BEGIN

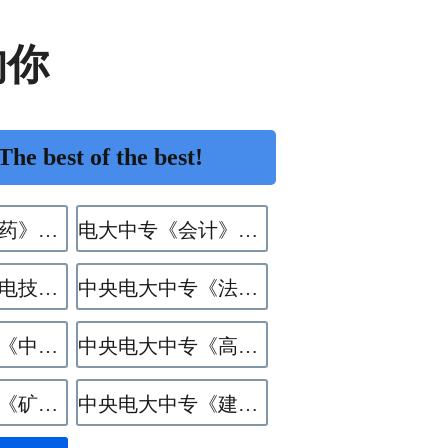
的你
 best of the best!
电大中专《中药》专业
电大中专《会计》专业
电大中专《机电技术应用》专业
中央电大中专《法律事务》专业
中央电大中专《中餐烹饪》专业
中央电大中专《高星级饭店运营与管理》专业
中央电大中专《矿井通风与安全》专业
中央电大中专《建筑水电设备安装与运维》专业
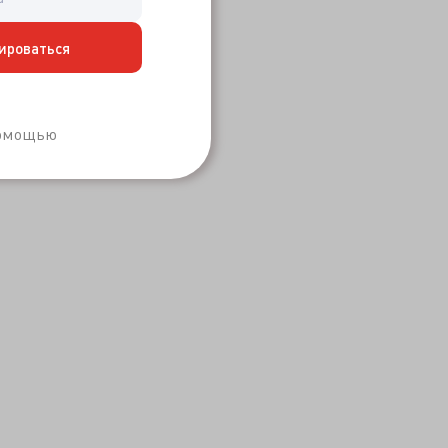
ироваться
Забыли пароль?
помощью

END

▸ Exercise:
Copy each entry exactly, with no pictures.

▸ Task response:
的你
 best of the best!
电大中专《中药》专业
电大中专《会计》专业
电大中专《机电技术应用》专业
中央电大中专《法律事务》专业
中央电大中专《中餐烹饪》专业
中央电大中专《高星级饭店运营与管理》专业
中央电大中专《矿井通风与安全》专业
中央电大中专《建筑水电设备安装与运维》专业
ироваться
Забыли пароль?
помощью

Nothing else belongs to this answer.